__REQUIREMENT__. Copy, without any changes, the stretch of the records from the line containing "Esdebitazione, niente tasse anche sui" through the last line of the records.

Transcribed page contents:
+-------+
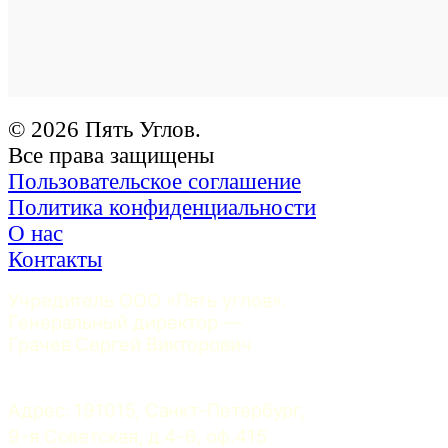
© 2026 Пять Углов.
Все права защищены
Пользовательское соглашение
Политика конфиденциальности
О нас
Контакты
Учредитель ООО «Пять углов». 
Генеральный директор — 
Грачев Сергей Викторович
Адрес: 191015, Санкт-Петербург, 
9-я Советская, д.4-6, оф.415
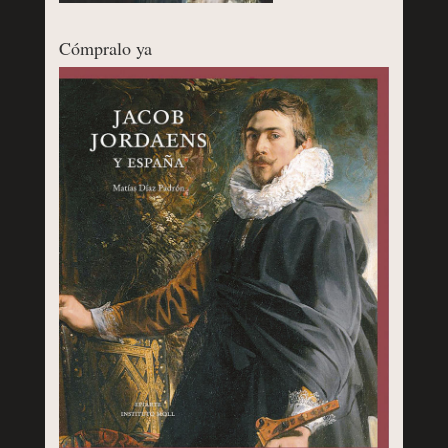
Cómpralo ya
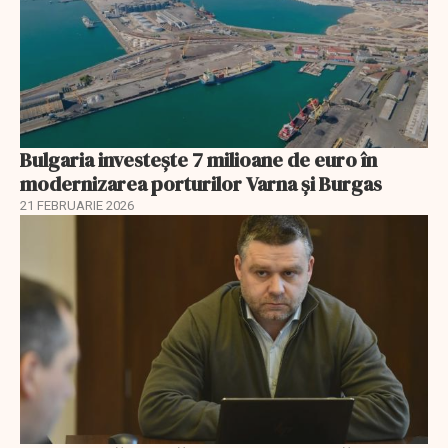
Bulgaria investește 7 milioane de euro în
modernizarea porturilor Varna și Burgas
21 FEBRUARIE 2026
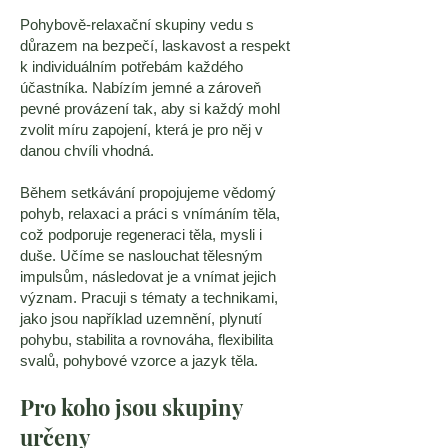
Pohybově-relaxační skupiny vedu s
důrazem na bezpečí, laskavost a respekt
k individuálním potřebám každého
účastníka. Nabízím jemné a zároveň
pevné provázení tak, aby si každý mohl
zvolit míru zapojení, která je pro něj v
danou chvíli vhodná.
Během setkávání propojujeme vědomý
pohyb, relaxaci a práci s vnímáním těla,
což podporuje regeneraci těla, mysli i
duše. Učíme se naslouchat tělesným
impulsům, následovat je a vnímat jejich
význam. Pracuji s tématy a technikami,
jako jsou například uzemnění, plynutí
pohybu, stabilita a rovnováha, flexibilita
svalů, pohybové vzorce a jazyk těla.
Pro koho jsou skupiny
určeny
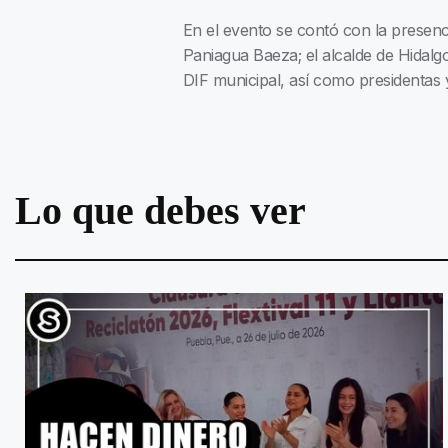
En el evento se contó con la presenc
Paniagua Baeza; el alcalde de Hidal
DIF municipal, así como presidentas y
Lo que debes ver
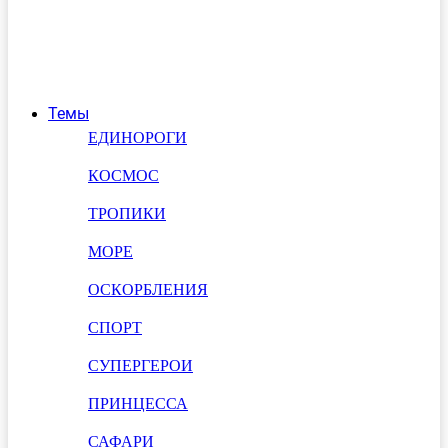
Темы
ЕДИНОРОГИ
КОСМОС
ТРОПИКИ
МОРЕ
ОСКОРБЛЕНИЯ
СПОРТ
СУПЕРГЕРОИ
ПРИНЦЕССА
САФАРИ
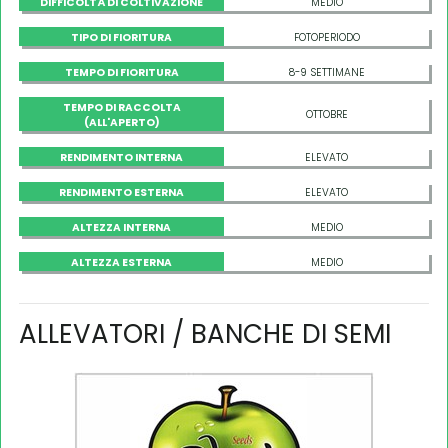
DIFFICOLTÀ DI COLTIVAZIONE
MEDIO
TIPO DI FIORITURA
FOTOPERIODO
TEMPO DI FIORITURA
8-9 SETTIMANE
TEMPO DI RACCOLTA
OTTOBRE
(ALL'APERTO)
RENDIMENTO INTERNA
ELEVATO
RENDIMENTO ESTERNA
ELEVATO
ALTEZZA INTERNA
MEDIO
ALTEZZA ESTERNA
MEDIO
ALLEVATORI / BANCHE DI SEMI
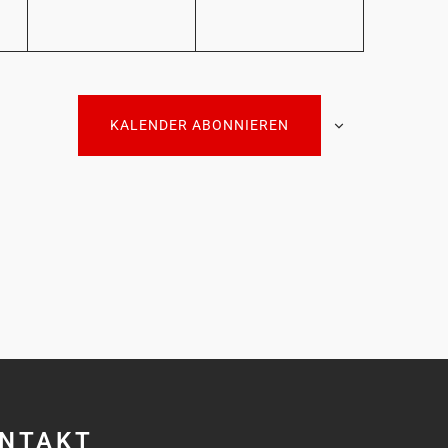
KALENDER ABONNIEREN
NTAKT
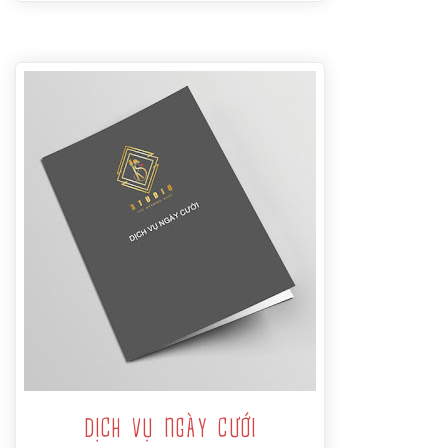
DỊCH VỤ NGÀY CƯỚI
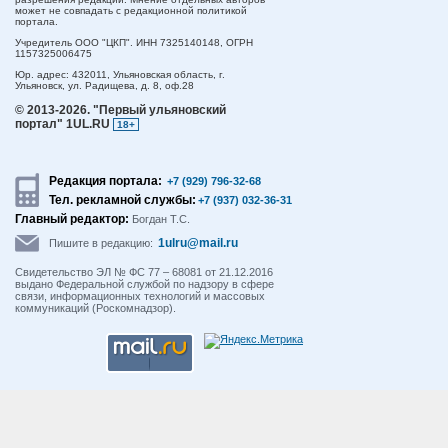
может не совпадать с редакционной политикой
портала.
Учредитель ООО "ЦКП". ИНН 7325140148, ОГРН
1157325006475
Юр. адрес:
432011,
Ульяновская область,
г.
Ульяновск,
ул. Радищева, д. 8, оф.28
© 2013-2026.
"Первый ульяновский
портал" 1UL.RU
18+
Редакция портала:
+7 (929) 796-32-68
Тел. рекламной службы:
+7 (937) 032-36-31
Главный редактор:
Богдан Т.С.
1ulru@mail.ru
Пишите в редакцию:
Свидетельство ЭЛ № ФС 77 – 68081 от 21.12.2016
выдано Федеральной службой по надзору в сфере
связи, информационных технологий и массовых
коммуникаций (Роскомнадзор).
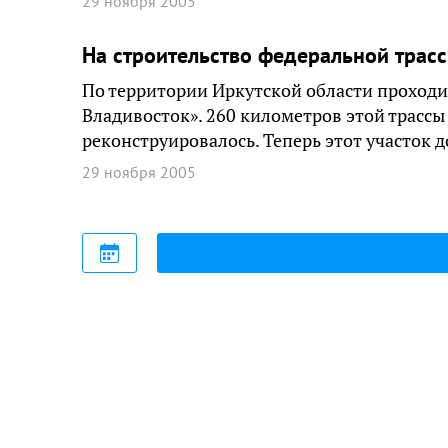
29 ноября 2005
На строительство федеральной трасс
По территории Иркутской области проходи
Владивосток». 260 километров этой трассы 
реконструировалось. Теперь этот участок 
29 ноября 2005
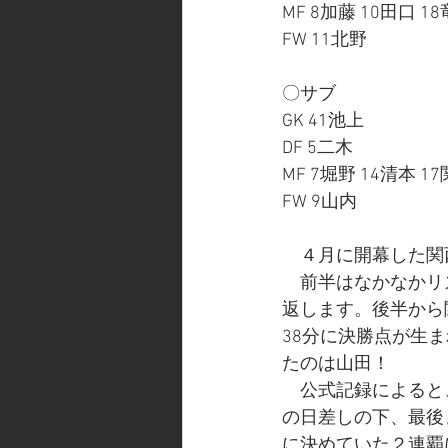
MF 8加藤 10田口 1
FW 11北野
〇サブ
GK 41池上
DF 5二木 
MF 7堀野 14清本 17
FW 9山内
　４月に開幕した関
　前半はなかなかリ
返します。後半から
38分に決勝点が生
たのは山田！
　公式記録によると
の日差しの下、最後
に決めていた２連覇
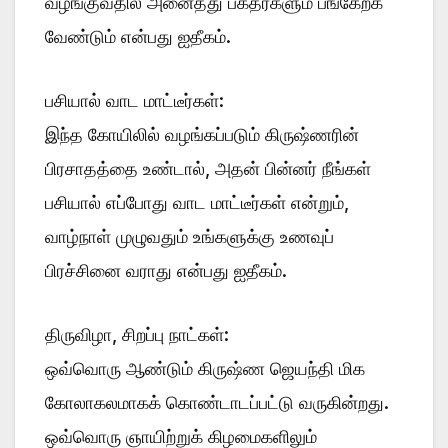
வழங்குவதில் அனைத்து பக்தர்களும் பங்கேற்க
வேண்டும் என்பது ஐதீகம்.
பசியால் வாட மாட்டீர்கள்:
இந்த கோயிலில் வழங்கப்படும் கிருஷ்ணரின்
பிரசாதத்தை உண்டால், அதன் பின்னர் நீங்கள்
பசியால் எப்போது வாட மாட்டீர்கள் என்றும்,
வாழ்நாள் முழுவதும் உங்களுக்கு உணவுப்
பிரச்சினை வராது என்பது ஐதீகம்.
திருவிழா, சிறப்பு நாட்கள்:
ஒவ்வொரு ஆண்டும் கிருஷ்ண ஜெயந்தி மிக
கோலாகலமாகக் கொண்டாடப்பட்டு வருகின்றது.
ஒவ்வொரு ஞாயிற்றுக் கிழமைகளிலும்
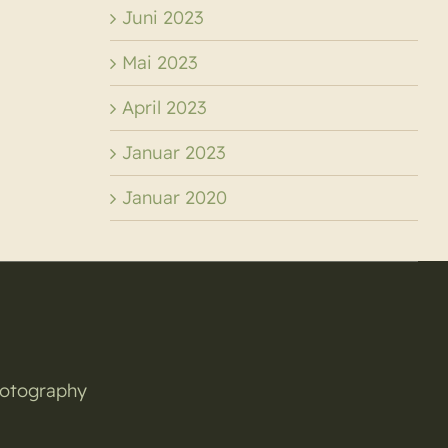
Juni 2023
Mai 2023
April 2023
Januar 2023
Januar 2020
hotography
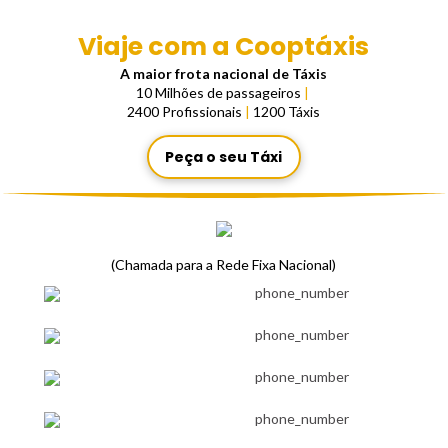
Viaje com a Cooptáxis
A maior frota nacional de Táxis
10 Milhões de passageiros
|
2400 Profissionais
|
1200 Táxis
Peça o seu Táxi
(Chamada para a Rede Fixa Nacional)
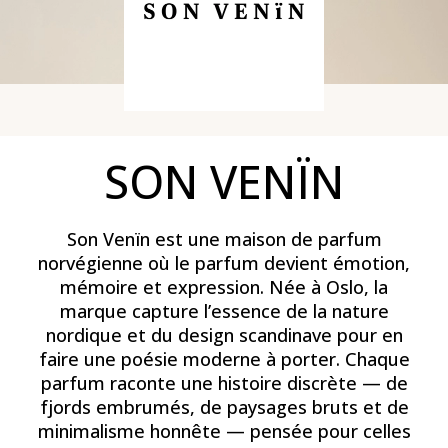
SON VENÏN
Son Venïn est une maison de parfum
norvégienne où le parfum devient émotion,
mémoire et expression. Née à Oslo, la
marque capture l’essence de la nature
nordique et du design scandinave pour en
faire une poésie moderne à porter. Chaque
parfum raconte une histoire discrète — de
fjords embrumés, de paysages bruts et de
minimalisme honnête — pensée pour celles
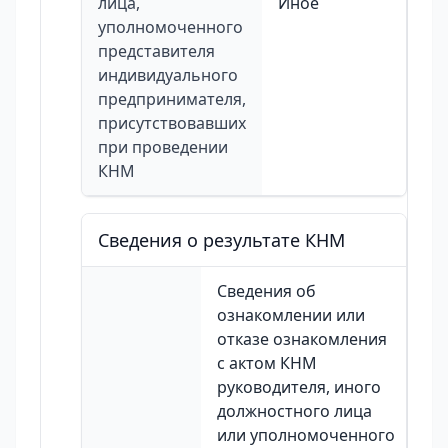
лица,
Иное
уполномоченного
представителя
индивидуального
предпринимателя,
присутствовавших
при проведении
КНМ
Сведения о результате КНМ
Сведения об
ознакомлении или
отказе ознакомления
с актом КНМ
руководителя, иного
должностного лица
или уполномоченного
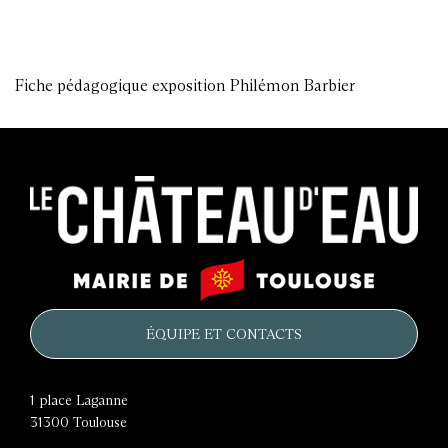
Fiche pédagogique exposition Philémon Barbier
Le
Mairie
château
de
d'eau
Toulouse
ÉQUIPE ET CONTACTS
1 place Laganne
31300
Toulouse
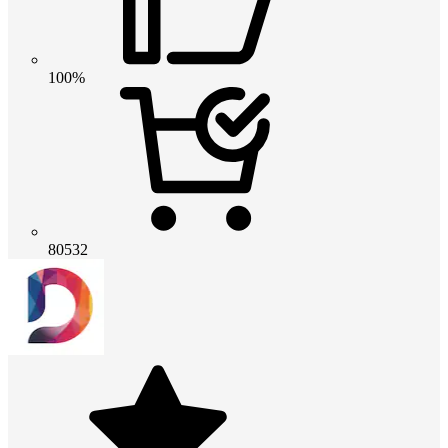
100%
80532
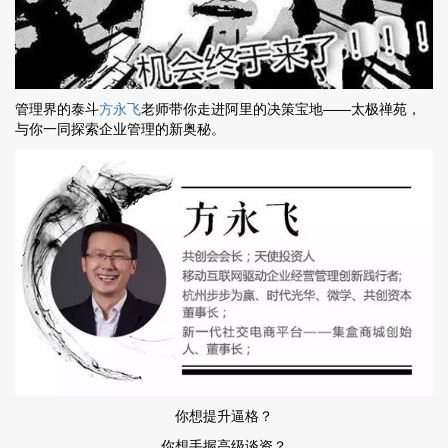
管理界的泰斗
方永飞
老师带你走进阿里的决策宝地——太极禅苑，
与你一同探索企业管理的新奥秘。
你想提升逼格？
你想手握高级谈资？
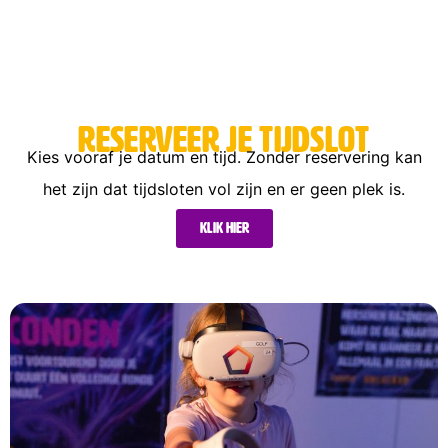
Reserveer je tijdslot
Kies vooraf je datum en tijd. Zonder reservering kan
het zijn dat tijdsloten vol zijn en er geen plek is.
Klik hier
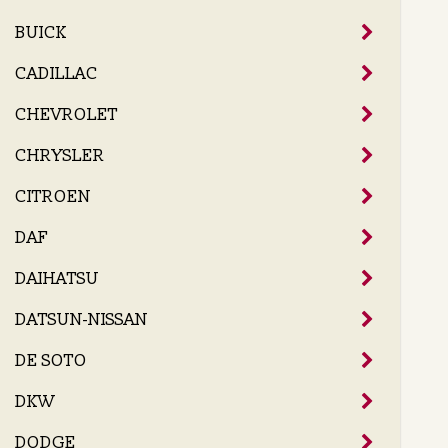
BUICK
CADILLAC
CHEVROLET
CHRYSLER
CITROEN
DAF
DAIHATSU
DATSUN-NISSAN
DE SOTO
DKW
DODGE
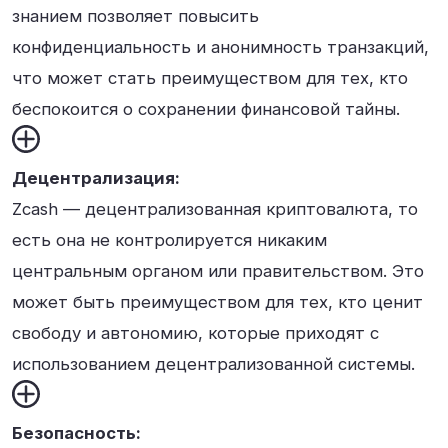
знанием позволяет повысить
конфиденциальность и анонимность транзакций,
что может стать преимуществом для тех, кто
беспокоится о сохранении финансовой тайны.
Децентрализация:
Zcash — децентрализованная криптовалюта, то
есть она не контролируется никаким
центральным органом или правительством. Это
может быть преимуществом для тех, кто ценит
свободу и автономию, которые приходят с
использованием децентрализованной системы.
Безопасность:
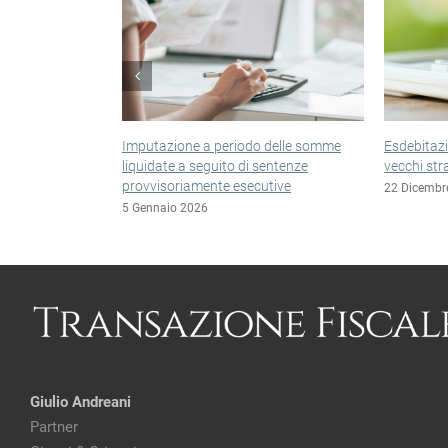
Esdebitazione, niente tasse anche sui
Esclusione
vecchi stralci
in liquida
22 Dicembre 2025
22 Dicembr
Giulio Andreani
Partner
Gianni & Origoni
+-------+
__RESPONSE TO THE EXERCISE__.
Esdebitazione, niente tasse anche sui
Esclusione
vecchi stralci
in liquida
22 Dicembre 2025
22 Dicembr
Giulio Andreani
Partner
Gianni & Origoni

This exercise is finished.